Aim of the task:
Write out the records in full, exactly as given, but without the images.

---

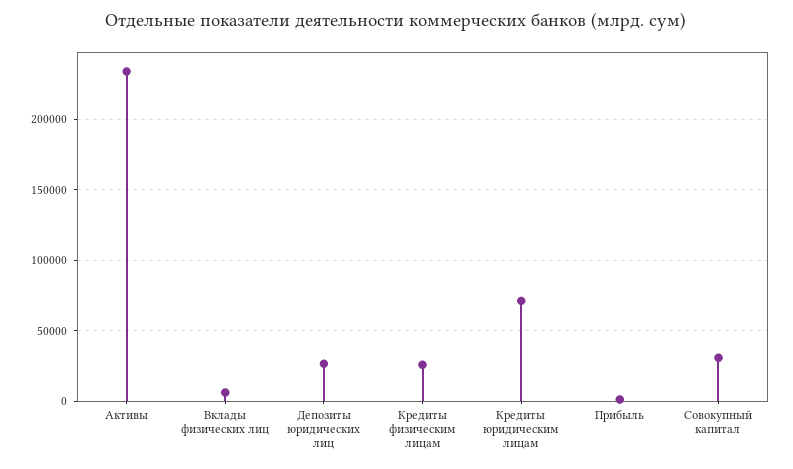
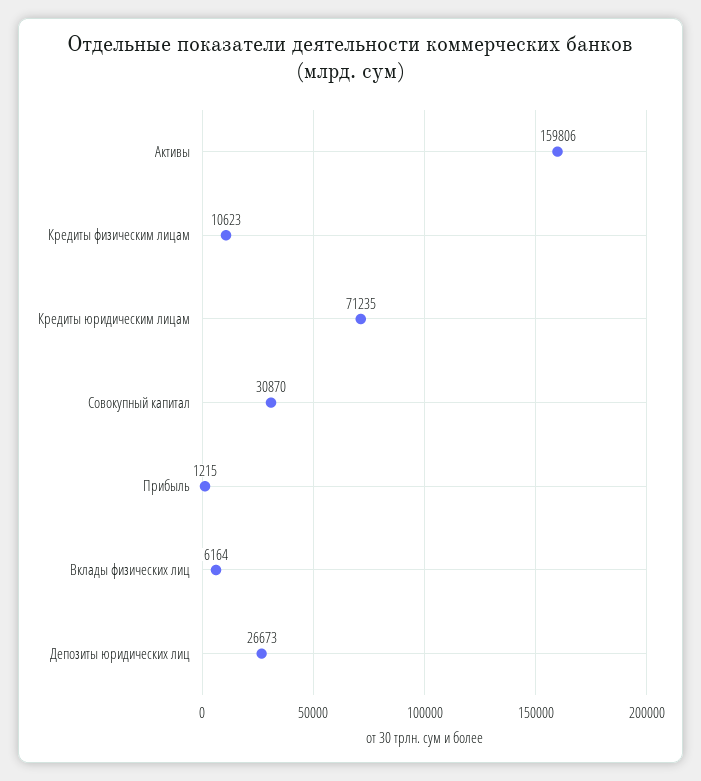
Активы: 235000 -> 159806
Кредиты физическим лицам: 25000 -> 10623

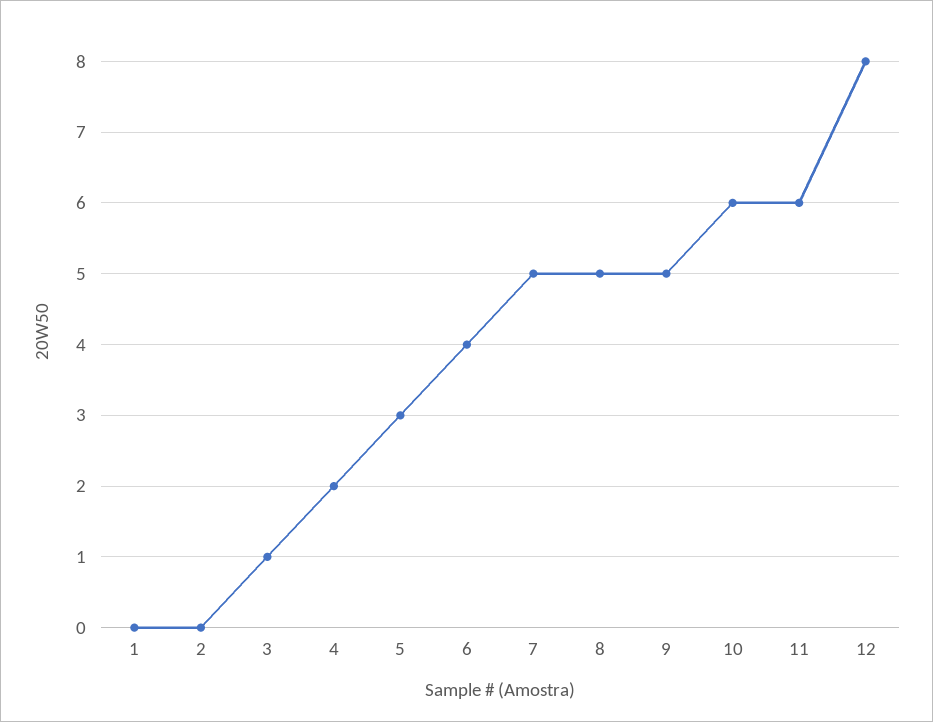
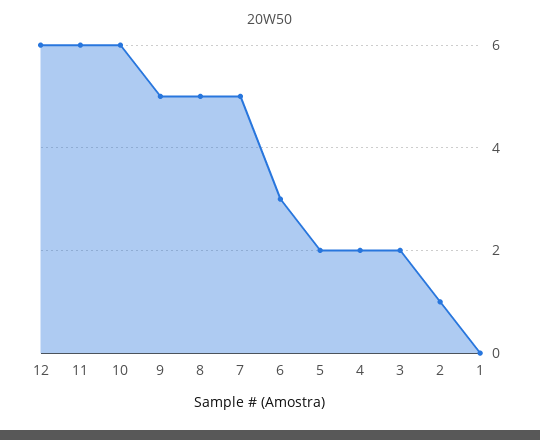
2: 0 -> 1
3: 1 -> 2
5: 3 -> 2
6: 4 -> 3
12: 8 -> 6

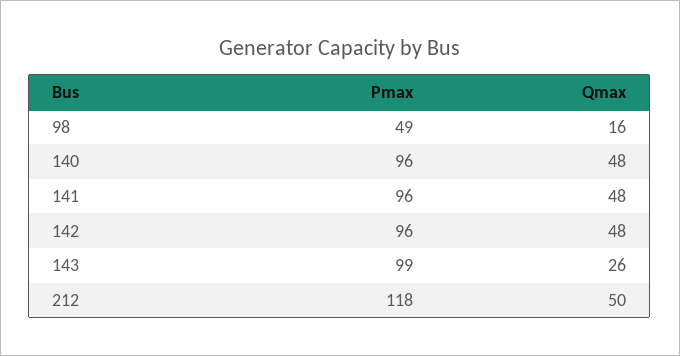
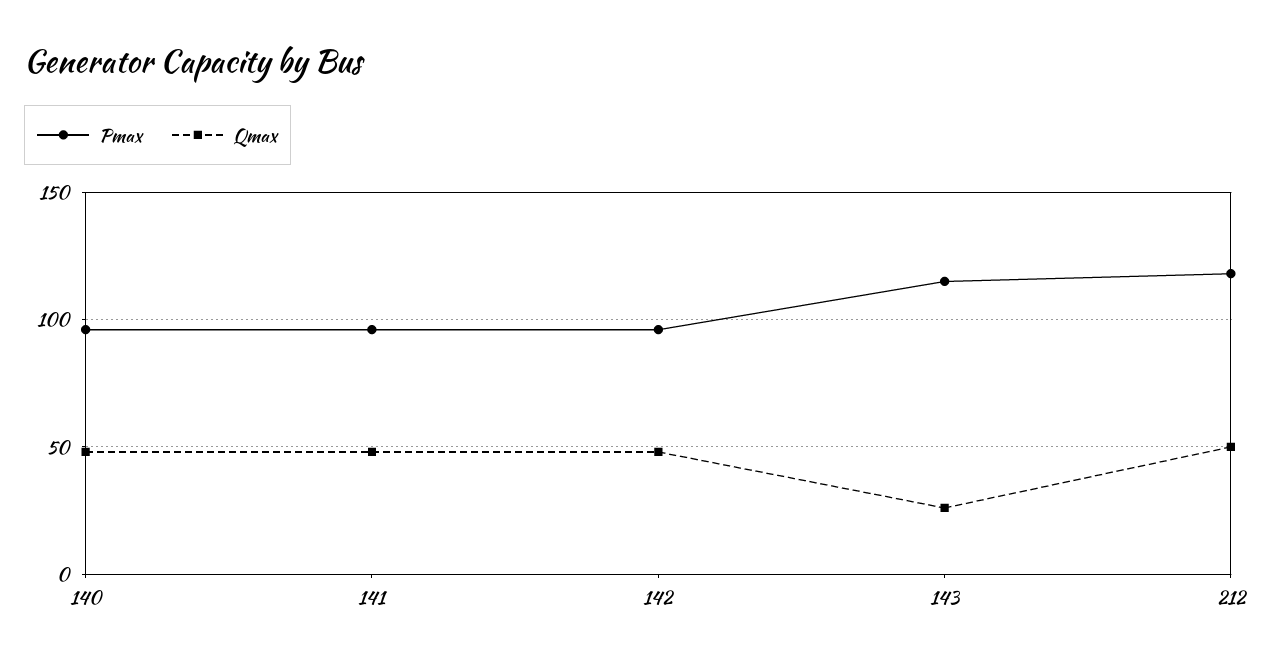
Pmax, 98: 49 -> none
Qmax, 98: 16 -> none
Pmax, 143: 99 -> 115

---

Reply to the exercise:
Активы: 235000 -> 159806
Кредиты физическим лицам: 25000 -> 10623

2: 0 -> 1
3: 1 -> 2
5: 3 -> 2
6: 4 -> 3
12: 8 -> 6

Pmax, 98: 49 -> none
Qmax, 98: 16 -> none
Pmax, 143: 99 -> 115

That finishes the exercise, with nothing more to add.